Peter Hartlaub of the San Francisco Chronicle wrote: "Venom is a bad horror film, made worse by the fact that it takes place entirely in Louisiana. Although there isn't a hurricane or even much rain in the film, it's hard to get past the truth -- right about now, people who live in the bayou would probably consider a crazy guy running around with a crowbar a welcome alternative to the reality of the past two weeks." Paul Schrodt of Slant Magazine felt the film paled in comparison to The Skeleton Key, calling it "another lifeless (but peculiarly racist) Deep South horror movie" with "mostly unimaginative" deaths and set pieces.
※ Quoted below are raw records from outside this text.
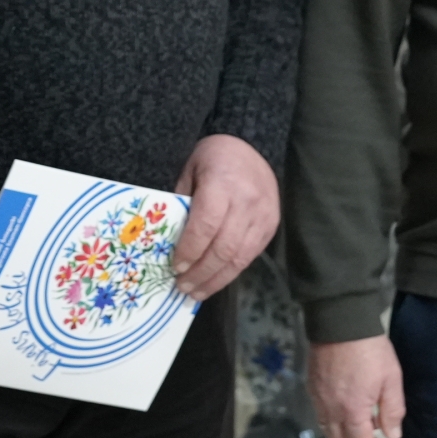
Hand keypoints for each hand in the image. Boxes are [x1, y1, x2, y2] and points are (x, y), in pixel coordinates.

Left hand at [170, 134, 278, 299]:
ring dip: (215, 280)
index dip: (190, 250)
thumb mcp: (188, 170)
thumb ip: (180, 203)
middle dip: (201, 273)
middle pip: (224, 248)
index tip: (174, 267)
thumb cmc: (212, 157)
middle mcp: (246, 202)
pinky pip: (250, 256)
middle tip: (181, 287)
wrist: (251, 144)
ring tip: (195, 292)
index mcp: (223, 184)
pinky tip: (214, 281)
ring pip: (239, 258)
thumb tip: (166, 242)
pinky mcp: (270, 226)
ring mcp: (262, 216)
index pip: (206, 225)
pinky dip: (230, 272)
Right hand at [308, 337, 403, 437]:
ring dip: (345, 436)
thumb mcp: (391, 379)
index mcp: (351, 411)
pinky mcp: (312, 387)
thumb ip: (393, 410)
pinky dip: (334, 421)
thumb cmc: (370, 350)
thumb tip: (392, 435)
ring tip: (363, 425)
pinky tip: (348, 408)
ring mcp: (318, 398)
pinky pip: (321, 414)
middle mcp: (330, 410)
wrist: (341, 322)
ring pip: (327, 431)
Johnny Butane of Dread Central gave note of the film's "paper thin" story and characters, "over the top" acting and quick dismissal of the killer, but felt it was "a pretty decent slasher movie," concluding that: "Hopefully it'll find its audience on DVD, as I'm sure is Dimension's plan anyway; but if you get a chance to see it in theaters, give it a go. Don't go in with high expectations, and you might enjoy yourself!" Scott Weinberg of DVD Talk wrote of the film, "Ultimately, Venom is too darn familiar to become anyone's dark-horse favorite, and the screenplay is more bland and familiar than it is outright terrible, but I'd say it's worthy of a rental if you love the horror stuff. You probably won't adore the thing, but you'll most likely admire its nasty tenacity."

In 2014, the film ranked at number 61 on a list of the 100 Greatest Slasher Movies on the genre website Vegan Voorhees.

===Home media===
Venom was released to DVD through Buena Vista Home Entertainment in the United States and Alliance Atlantis in Canada and marketed under the Dimension Home Video label on January 17, 2006. Outside of the United States and Canada, Venom was released to DVD through Buena Vista Home Entertainment and marketed under the Miramax Home Entertainment label in 2006.